> WRITTEN TASK:
Nothing but the lines below from the first through the one with "Während KI-Anbieter wie OpenAI und Anthropic" should appear, printed exactly; please leave pictures out.

> Collected data entries:

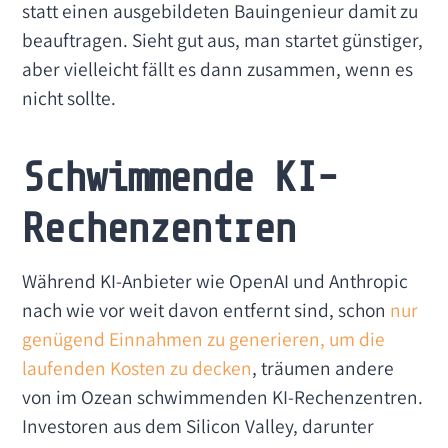
statt einen ausgebildeten Bauingenieur damit zu
beauftragen. Sieht gut aus, man startet günstiger,
aber vielleicht fällt es dann zusammen, wenn es
nicht sollte.
Schwimmende KI-
Rechenzentren
Während KI-Anbieter wie OpenAI und Anthropic
nach wie vor weit davon entfernt sind, schon
nur
genügend Einnahmen zu generieren, um die
laufenden Kosten zu decken
, träumen andere
von im Ozean schwimmenden KI-Rechenzentren.
Investoren aus dem Silicon Valley, darunter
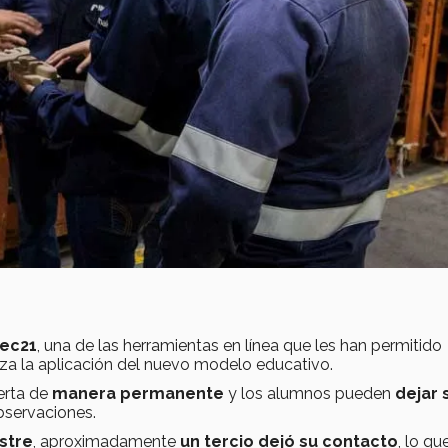
ec21
, una de las herramientas en línea que les han permitido
a la aplicación del nuevo modelo educativo.
ierta de
manera permanente
y los alumnos pueden
dejar 
bservaciones.
stre
, aproximadamente
un tercio dejó su contacto
, lo qu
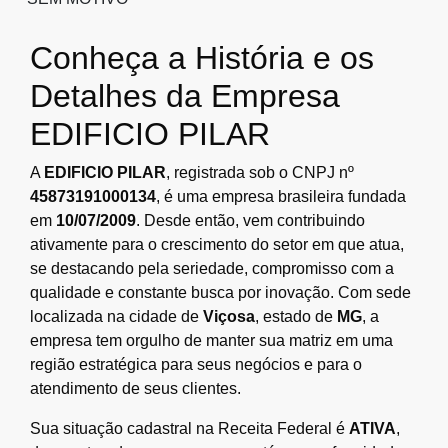
Conheça a História e os
Detalhes da Empresa
EDIFICIO PILAR
A
EDIFICIO PILAR
, registrada sob o CNPJ nº
45873191000134
, é uma empresa brasileira fundada
em
10/07/2009
. Desde então, vem contribuindo
ativamente para o crescimento do setor em que atua,
se destacando pela seriedade, compromisso com a
qualidade e constante busca por inovação. Com sede
localizada na cidade de
Viçosa
, estado de
MG
, a
empresa tem orgulho de manter sua matriz em uma
região estratégica para seus negócios e para o
atendimento de seus clientes.
Sua situação cadastral na Receita Federal é
ATIVA
,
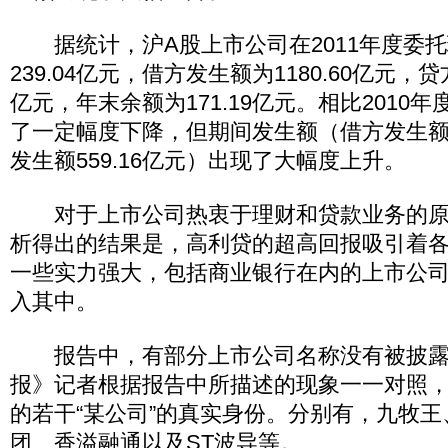
据统计，沪A股上市公司在2011年度委托
239.04亿元，借方发生额为1180.60亿元，贷
亿元，年末余额为171.19亿元。相比2010
了一定幅度下降，但期间发生额（借方发生额79
发生额559.16亿元）出现了大幅度上升。
对于上市公司热衷于理财和贷款业务的原
析得出的结果是，高利贷的超高回报吸引着
一些实力强大，包括商业银行在内的上市公
入其中。
报告中，有部分上市公司名称没有被披露
报》记者根据报告中所描述的现象一一对照
的若干“某公司”的真实身份。分别有，九牧
团、香溢融通以及ST波导等。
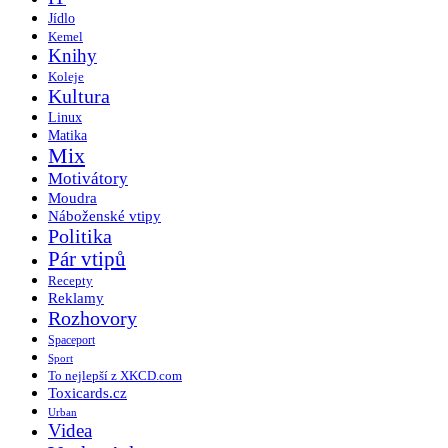
Jídlo
Kemel
Knihy
Koleje
Kultura
Linux
Matika
Mix
Motivátory
Moudra
Náboženské vtipy
Politika
Pár vtipů
Recepty
Reklamy
Rozhovory
Spaceport
Sport
To nejlepší z XKCD.com
Toxicards.cz
Urban
Videa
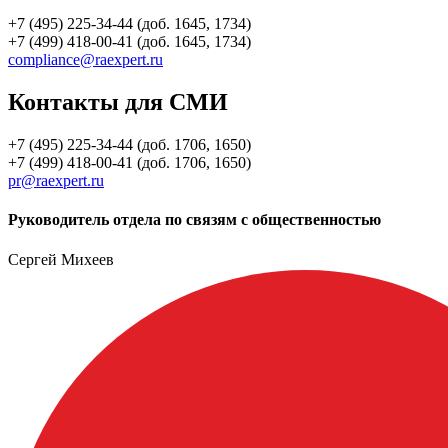
+7 (495) 225-34-44 (доб. 1645, 1734)
+7 (499) 418-00-41 (доб. 1645, 1734)
compliance@raexpert.ru
Контакты для СМИ
+7 (495) 225-34-44 (доб. 1706, 1650)
+7 (499) 418-00-41 (доб. 1706, 1650)
pr@raexpert.ru
Руководитель отдела по связям с общественностью
Сергей Михеев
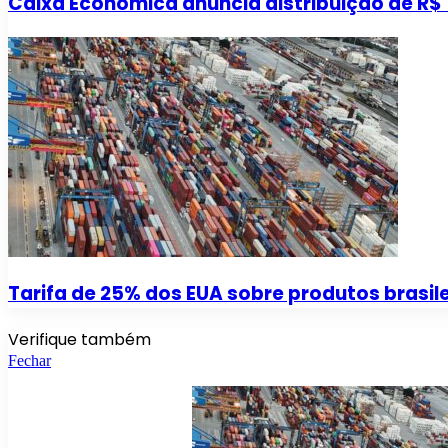
Caixa Econômica anuncia distribuição de R$ 1
Tarifa de 25% dos EUA sobre produtos brasile
Verifique também
Fechar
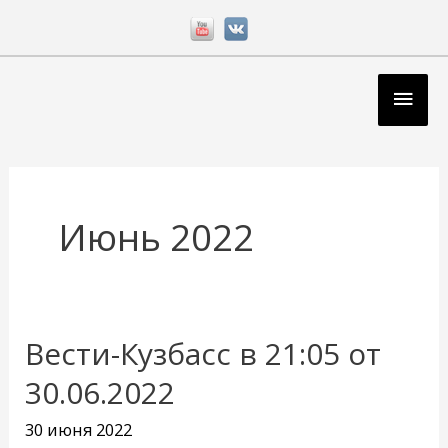
Перейти
к
содержимому
Глав
мен
Июнь 2022
Вести-Кузбасс в 21:05 от
30.06.2022
30 июня 2022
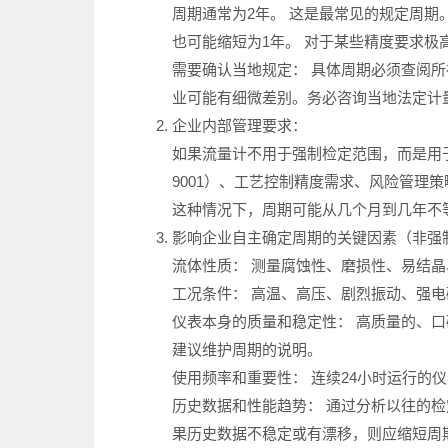
‌周期通常为2年。‌ 这是最常见的规定周期
‌也可能缩短为1年。‌ 对于某些精度要
‌需要确认当地规定：‌ ‌具体周期必须
业可能有细微差别。‌务必咨询当地法定计
‌企业内部管理要求：‌
如果流量计不用于强制检定范围，而是用于
9001）、‌工艺控制精度需求‌、‌风险管理
这种情况下，周期可能从几个月到几年不
‌影响企业自主确定周期的关键因素（非强
‌流体性质：‌ 测量腐蚀性、磨损性、易
‌工况条件：‌ 高温、高压、剧烈振动、
‌仪表本身的质量和稳定性：‌ 高质量的
建议维护周期的说明。
‌使用频率和重要性：‌ 连续24小时运
‌历史数据和性能趋势：‌ 通过分析以往
果历史数据不稳定或有漂移，则应缩短周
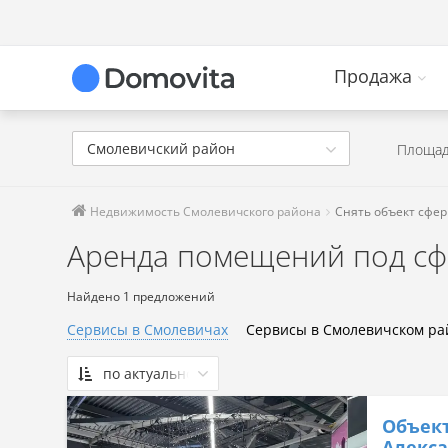
Продажа
Смолевичский район
Площад
Недвижимость Смолевичского района
Снять объект сфер
Аренда помещений под сф
Найдено 1 предложений
Сервисы в Смолевичах
Сервисы в Смолевичском ра
по актуальности
По актуальности
Объект
Сначала дешевые
Алекса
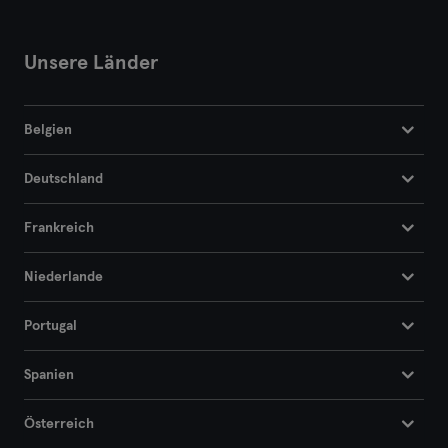
Unsere Länder
Belgien
Deutschland
Frankreich
Niederlande
Portugal
Spanien
Österreich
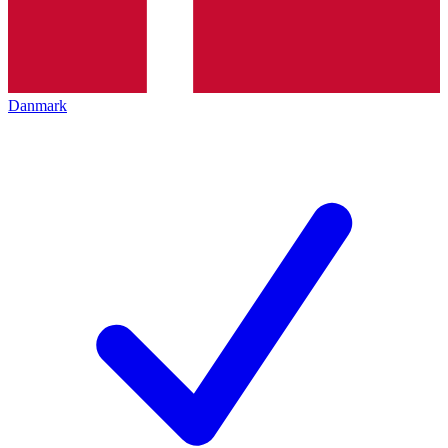
Danmark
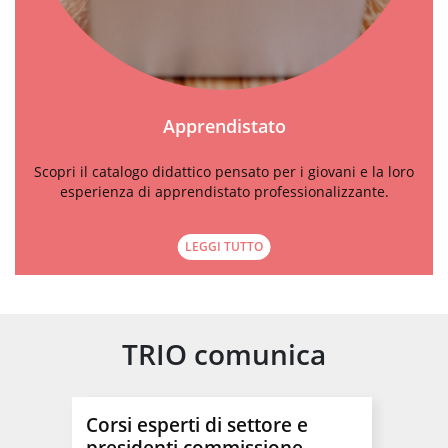
Apprendistato
Scopri il catalogo didattico pensato per i giovani e la loro
esperienza di apprendistato professionalizzante.
LEGGI TUTTO
TRIO comunica
Corsi esperti di settore e
Impo
presidenti commissione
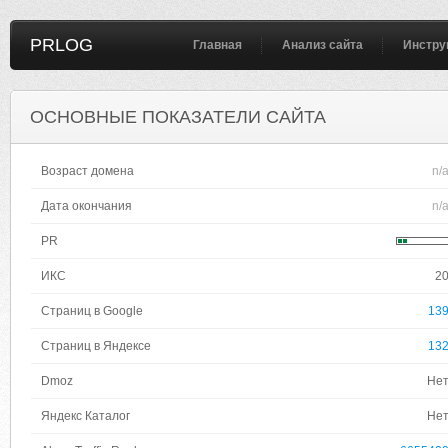
PRLOG
Главная
Анализ сайта
Инстру
ОСНОВНЫЕ ПОКАЗАТЕЛИ САЙТА
Возраст домена
n/
Дата окончания
n/
PR
ИКС
2
Страниц в Google
13
Страниц в Яндексе
13
Dmoz
Не
Яндекс Каталог
Не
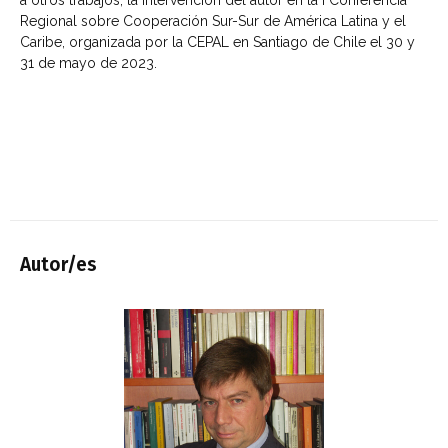
a otros trabajos, la intervención del autor en la I Conferencia
Regional sobre Cooperación Sur-Sur de América Latina y el
Caribe, organizada por la CEPAL en Santiago de Chile el 30 y
31 de mayo de 2023.
Autor/es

> WRITTEN ANSWER:
statt einen ausgebildeten Bauingenieur damit zu
beauftragen. Sieht gut aus, man startet günstiger,
aber vielleicht fällt es dann zusammen, wenn es
nicht sollte.
Schwimmende KI-
Rechenzentren
Während KI-Anbieter wie OpenAI und Anthropic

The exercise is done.